Travel

Flight price comparison fight ramps up

Everyone involved in air travel — online travel agents, federal transportation officials, consumer advocates and airlines — claims to want to give passengers more information about prices for options such as meals and seat assignments while buying tickets.

But a fight has broken out among them as the Department of Transportation develops a rule that could force airlines to provide all those choices to travel agents so they could make it easier to compare the total price of flights among airlines.

Airlines contend they provide the fees on their own websites and can spread the information more broadly through specific deals such as the one Delta Air Lines has to market seats with extra legroom on its two-class aircraft.

But consumer advocates, travel agents and the companies that provide ticket-price comparisons argue that the government needs to force airlines to provide the data so customers can compare. The difference is between going to specific sites, such as Southwest Airlines, or to comparison sites such as Expedia, Orbitz and Travelocity.

The fight will get a public airing Aug. 7, when a consumer-advocate panel that makes recommendations to the DOT will look at the department's plans to issue a rule by late November that could force airlines to provide the computerized information about all their fees to comparison companies.

" "Consumers are being denied the ability to compare prices," says Charlie Leocha, director of the Consumer Travel Alliance and a member of the panel called the Advisory Committee for Aviation Consumer Protection. "They can't compare apples to apples easily."

Robert Rivkin, DOT general counsel, says disclosing prices for more than 100 categories of fees quickly isn't an easy task. "That is something we are looking at very carefully, as you know, but we have to make sure we understand all the unintended and intended consequences of that," Rivkin says.

Fees are an important and growing part of each ticket, and of airlines' bottom lines. Bag fees generated nearly $3.4 billion at the 17 largest airlines last year, and re-booking fees generated nearly $2.4 billion , according to DOT figures.

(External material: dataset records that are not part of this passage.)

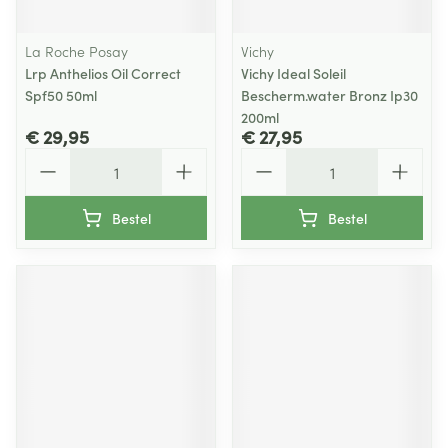
La Roche Posay
Vichy
Lrp Anthelios Oil Correct
Vichy Ideal Soleil
Spf50 50ml
Bescherm.water Bronz Ip30
200ml
€ 29,95
€ 27,95
Aantal
Aantal
Bestel
Bestel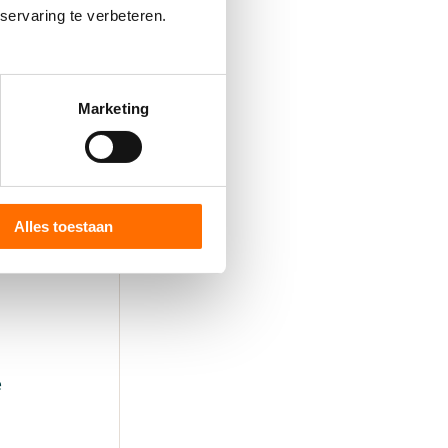
servaring te verbeteren.
Marketing
Alles toestaan
e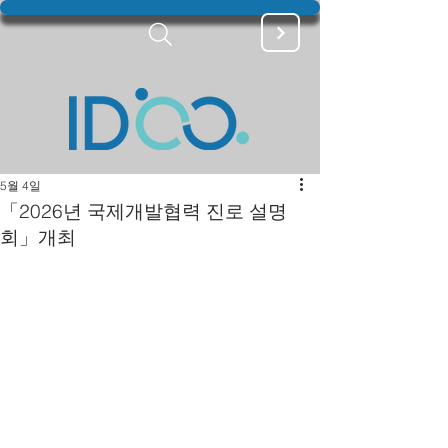
5월 4일
「2026년 국제개발협력 진로 설명
회」개최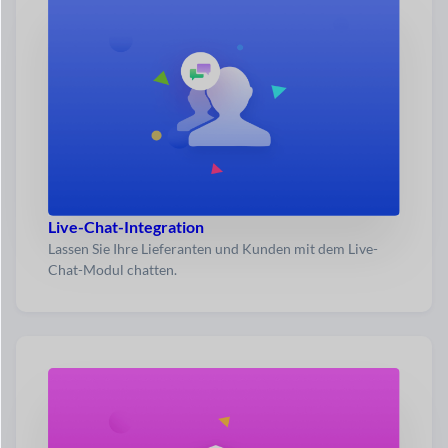
Live-Chat-Integration
Lassen Sie Ihre Lieferanten und Kunden mit dem Live-
Chat-Modul chatten.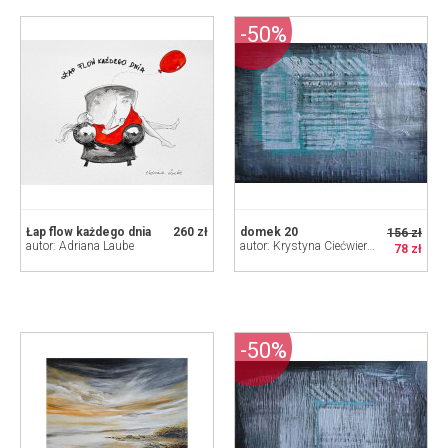
-50%
Łap flow każdego dnia
260 zł
domek 20
156 zł
autor: Adriana Laube
autor: Krystyna Ciećwierska
78 zł
-50%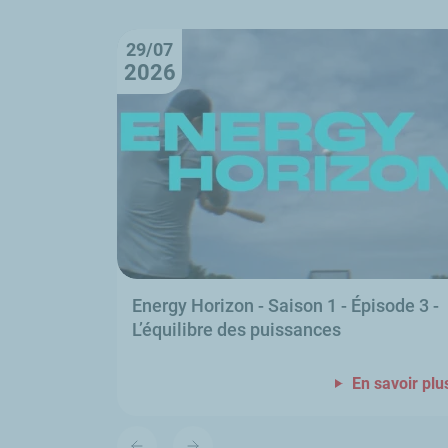
29/07
2026
Energy Horizon
- Saison 1 - Épisode 3 -
L’équilibre des puissances
En savoir plu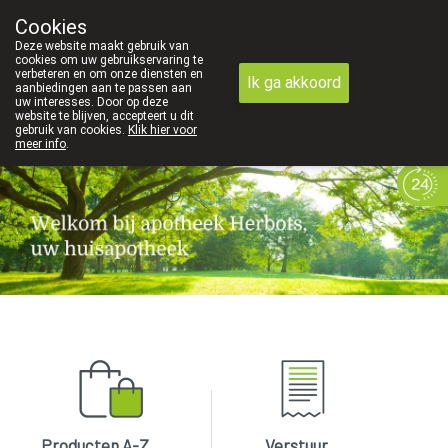
Cookies
089 41 20 09
Deze website maakt gebruik van
cookies om uw gebruikservaring te
verbeteren en om onze diensten en
Ik ga akkoord
aanbiedingen aan te passen aan
uw interesses. Door op deze
website te blijven, accepteert u dit
gebruik van cookies.
Klik hier voor
meer info
.
Vandaag
gesloten
Producten A-Z
Verstuur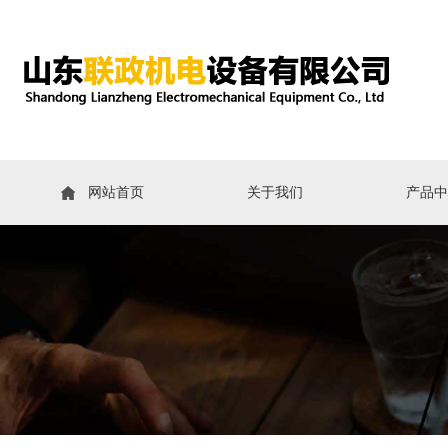
网站首页
关于我们
产品中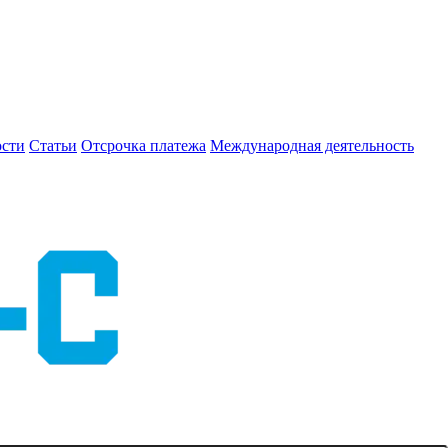
сти
Статьи
Отсрочка платежа
Международная деятельность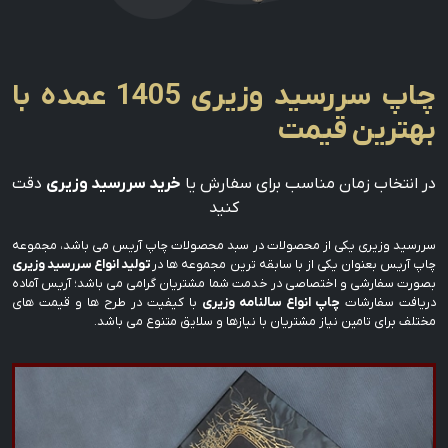
چاپ سررسید وزیری 1405 عمده با
بهترین قیمت
در انتخاب زمان مناسب برای سفارش یا
خرید سررسید وزیری
دقت
کنید
سررسید وزیری یکی از محصولات در سبد محصولات چاپ آریس می باشد، مجموعه
چاپ آریس بعنوان یکی از با سابقه ترین مجموعه ها در
تولید انواع سررسید وزیری
بصورت سفارشی و اختصاصی در خدمت شما مشتریان گرامی می باشد؛ آریس آماده
دریافت سفارشات
چاپ انواع سالنامه وزیری
با کیفیت در طرح ها و قیمت های
مختلف برای تامین نیاز مشتریان با نیازها و سلایق متنوع می باشد.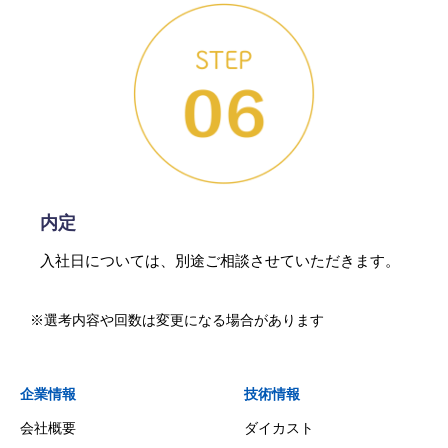
内定
入社日については、別途ご相談させていただきます。
※選考内容や回数は変更になる場合があります
企業情報
技術情報
会社概要
ダイカスト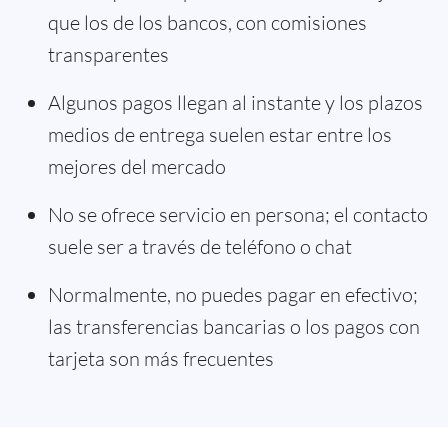
que los de los bancos, con comisiones
transparentes
Algunos pagos llegan al instante y los plazos
medios de entrega suelen estar entre los
mejores del mercado
No se ofrece servicio en persona; el contacto
suele ser a través de teléfono o chat
Normalmente, no puedes pagar en efectivo;
las transferencias bancarias o los pagos con
tarjeta son más frecuentes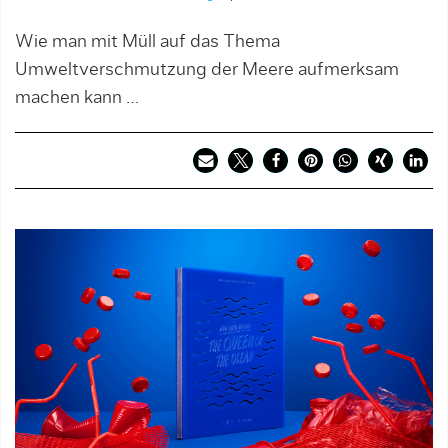
Wie man mit Müll auf das Thema
Umweltverschmutzung der Meere aufmerksam
machen kann …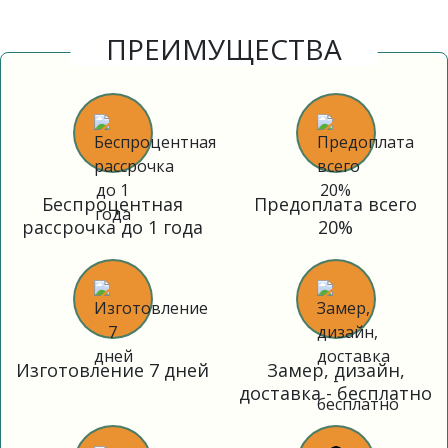
ПРЕИМУЩЕСТВА
Беспроцентная
Предоплата всего
рассрочка до 1 года
20%
Изготовление 7 дней
Замер, дизайн,
доставка - бесплатно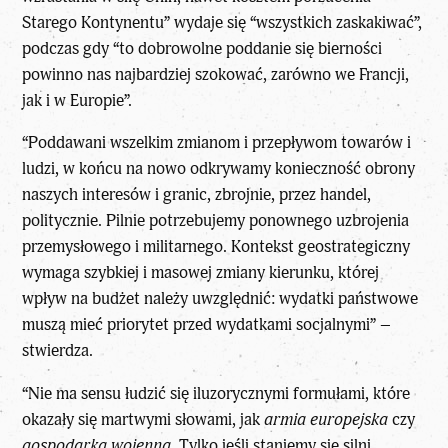
Starego Kontynentu” wydaje się “wszystkich zaskakiwać”,
podczas gdy “to dobrowolne poddanie się bierności
powinno nas najbardziej szokować, zarówno we Francji,
jak i w Europie”.
“Poddawani wszelkim zmianom i przepływom towarów i
ludzi, w końcu na nowo odkrywamy konieczność obrony
naszych interesów i granic, zbrojnie, przez handel,
politycznie. Pilnie potrzebujemy ponownego uzbrojenia
przemysłowego i militarnego. Kontekst geostrategiczny
wymaga szybkiej i masowej zmiany kierunku, której
wpływ na budżet należy uwzględnić: wydatki państwowe
muszą mieć priorytet przed wydatkami socjalnymi” –
stwierdza.
“Nie ma sensu łudzić się iluzorycznymi formułami, które
okazały się martwymi słowami, jak
armia europejska
czy
gospodarka wojenna
. Tylko jeśli staniemy się silni,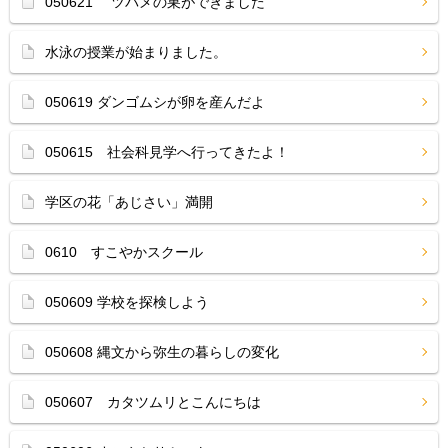
050621 ツバメの巣ができました
水泳の授業が始まりました。
050619 ダンゴムシが卵を産んだよ
050615 社会科見学へ行ってきたよ！
学区の花「あじさい」満開
0610 すこやかスクール
050609 学校を探検しよう
050608 縄文から弥生の暮らしの変化
050607 カタツムリとこんにちは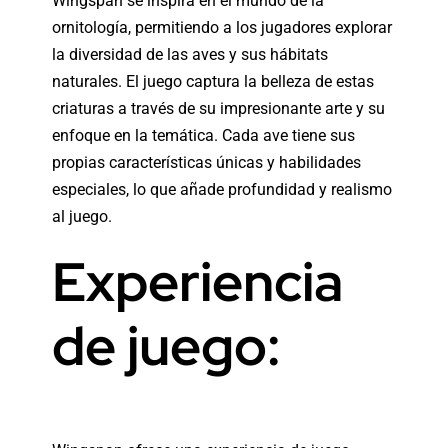
Wingspan se inspira en el mundo de la
ornitología, permitiendo a los jugadores explorar
la diversidad de las aves y sus hábitats
naturales. El juego captura la belleza de estas
criaturas a través de su impresionante arte y su
enfoque en la temática. Cada ave tiene sus
propias características únicas y habilidades
especiales, lo que añade profundidad y realismo
al juego.
Experiencia
de juego: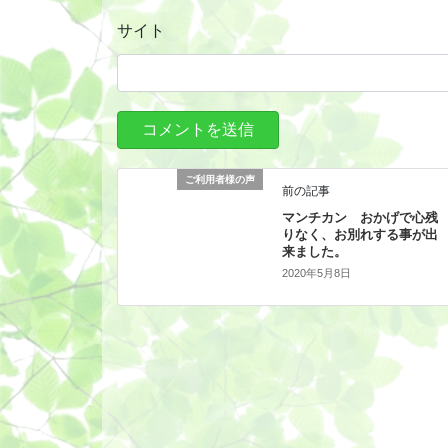
サイト
ご利用者様の声
前の記事
マンチカン おかげで心残
りなく、お別れする事が出
来ました。
2020年5月8日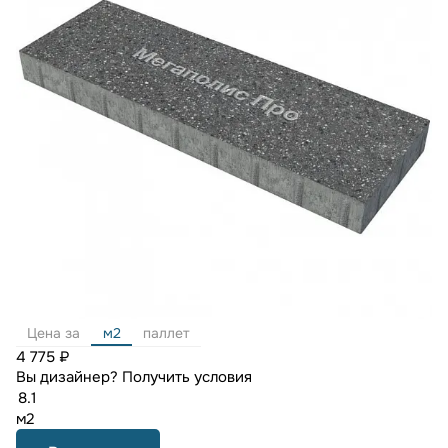
Цена за
м2
паллет
4 775 ₽
Вы дизайнер?
Получить условия
м2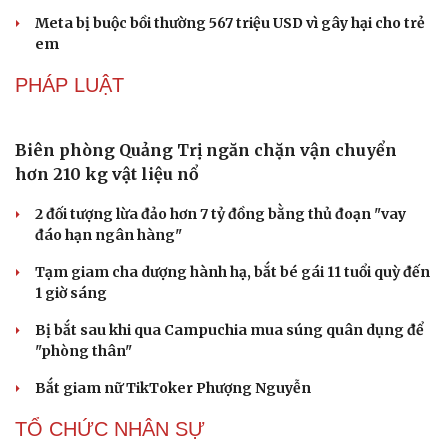
Công nghiệp giải trí "chắp cánh" cho điểm đến du lịch
Gia Lai
Hội chợ Du lịch quốc tế TP.HCM 2026 có quy mô lớn nhất
từ trước đến nay
Bảo tàng Tưởng niệm Hòa bình tại Nhật Bản đón lượng
khách kỷ lục
CÔNG NGHỆ
Các nhà khoa học Nhật Bản phát hiện dấu hiệu
của “hạt ma” trong vũ trụ
Vì sao các hãng từ bỏ pin tháo rời trên điện thoại?
Microsoft tăng tốc đầu tư hạ tầng AI tại Ấn Độ
Trung Quốc đưa vào hoạt động cơ sở điện toán AI lớn
nhất thế giới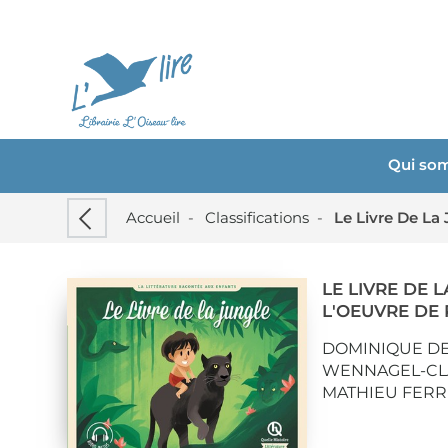
Qui so
Accueil
-
Classifications
-
Le Livre De La
LE LIVRE DE L
L'OEUVRE DE
DOMINIQUE D
WENNAGEL-CL
MATHIEU FERR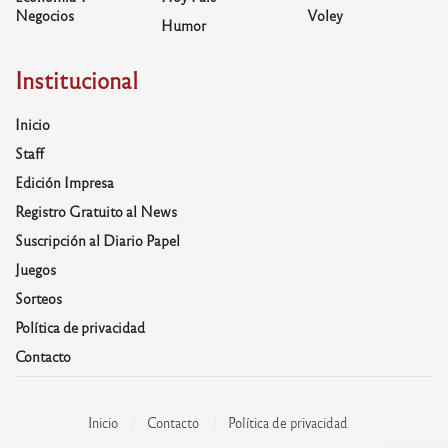
Negocios
Voley
Humor
Institucional
Inicio
Staff
Edición Impresa
Registro Gratuito al News
Suscripción al Diario Papel
Juegos
Sorteos
Política de privacidad
Contacto
Inicio
Contacto
Política de privacidad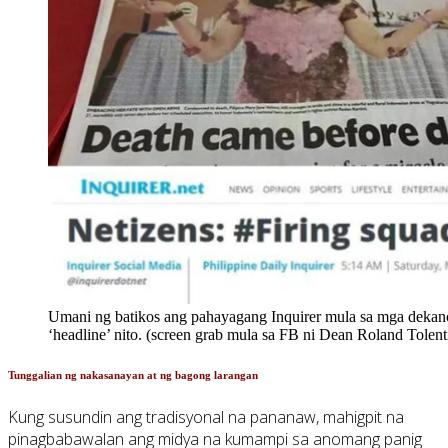
Umani ng batikos ang pahayagang Inquirer mula sa mga deka
‘headline’ nito. (screen grab mula sa FB ni Dean Roland Tolent
Tunggalian ng nakasanayan at ng bagong larangan
Kung susundin ang tradisyonal na pananaw, mahigpit na
pinagbabawalan ang midya na kumampi sa anomang panig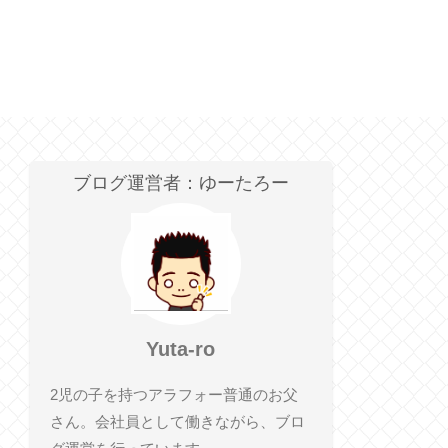
ブログ運営者：ゆーたろー
Yuta-ro
2児の子を持つアラフォー普通のお父
さん。会社員として働きながら、ブロ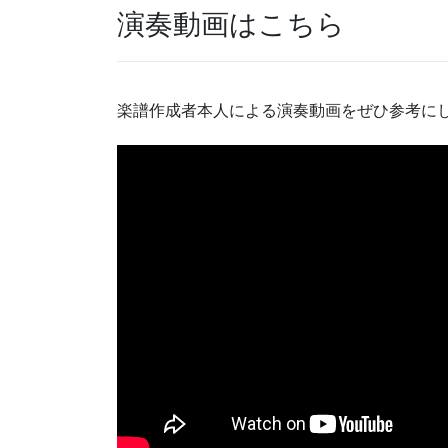
演奏動画はこちら
楽譜作成者本人による演奏動画をぜひ参考に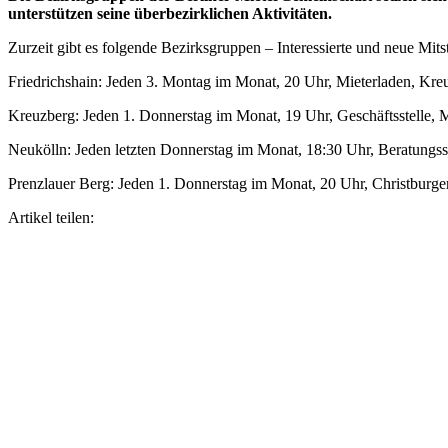
unterstützen seine überbezirklichen Aktivitäten.
Zurzeit gibt es folgende Bezirksgruppen – Interessierte und neue Mits
Friedrichshain: Jeden 3. Montag im Monat, 20 Uhr, Mieterladen, Kre
Kreuzberg: Jeden 1. Donnerstag im Monat, 19 Uhr, Geschäftsstell
Neukölln: Jeden letzten Donnerstag im Monat, 18:30 Uhr, Beratungs
Prenzlauer Berg: Jeden 1. Donnerstag im Monat, 20 Uhr, Christburg
Artikel teilen: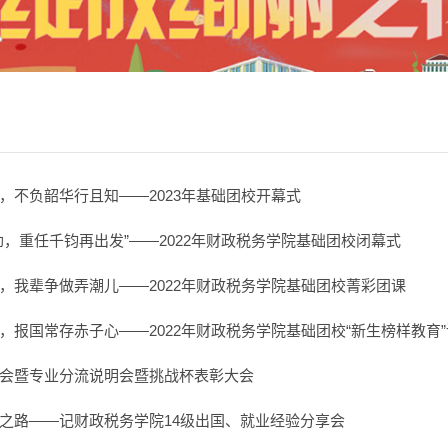
，不负韶华行且知——2023年基础团校开幕式
劲，重任千钧再出发”——2022年财政税务学院基础团校闭幕式
，我辈争做弄潮儿——2022年财政税务学院基础团校菁彩团课
，报国常存赤子心——2022年财政税务学院基础团校“新生榜样教育
会暨专业分流说明会暨挑战杯表彰大会
之路——记财政税务学院14级出国、就业经验分享会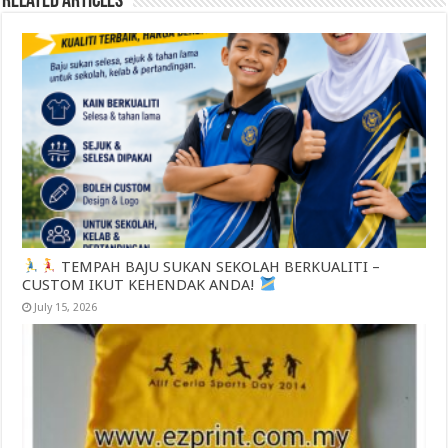
Related Articles
TEMPAH BAJU SUKAN SEKOLAH BERKUALITI –
CUSTOM IKUT KEHENDAK ANDA!
July 15, 2026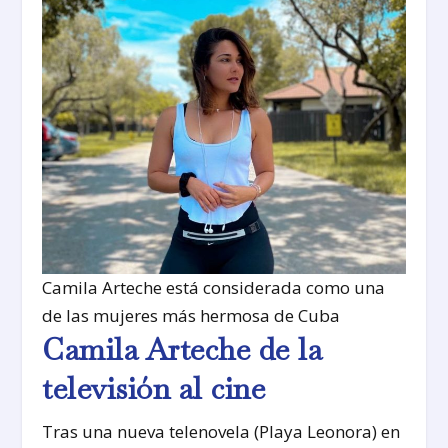
Camila Arteche está considerada como una
de las mujeres más hermosa de Cuba
Camila Arteche de la
televisión al cine
Tras una nueva telenovela (Playa Leonora) en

Airlines are increasingly pricing their tickets piecemeal, with separate charges for food, seat assignments and seatback entertainment.

While the fees are on each airline's website, they often come up near the end of the process of booking a ticket. Comparing ticket prices with fees included requires visiting each airline's site. Travel agents can't pull up side-by-side comparisons on their computer screens.

"This shouldn't be a guessing game," says Paul Ruden, senior vice president for legal and industry affairs at the American Society of Travel Agents. "They should be able, at the same time as they're looking at the flight times and the price, that these are the options, and you can buy them. That's what the fight is about."

The dispute focuses on organizations called Global Distribution Systems, or GDS, that allow the easy comparison of ticket prices among participating airlines. Three companies dominate the business worldwide —Sabre Holdings and Travelport in the United States and Amadeus IT Holding in Europe.

The companies provide the information to travel agents, who make comparisons for travelers. The systems are used by 96% of corporate agents and 86% of leisure agents, according to PhoCusWright, which analyzes the travel industry.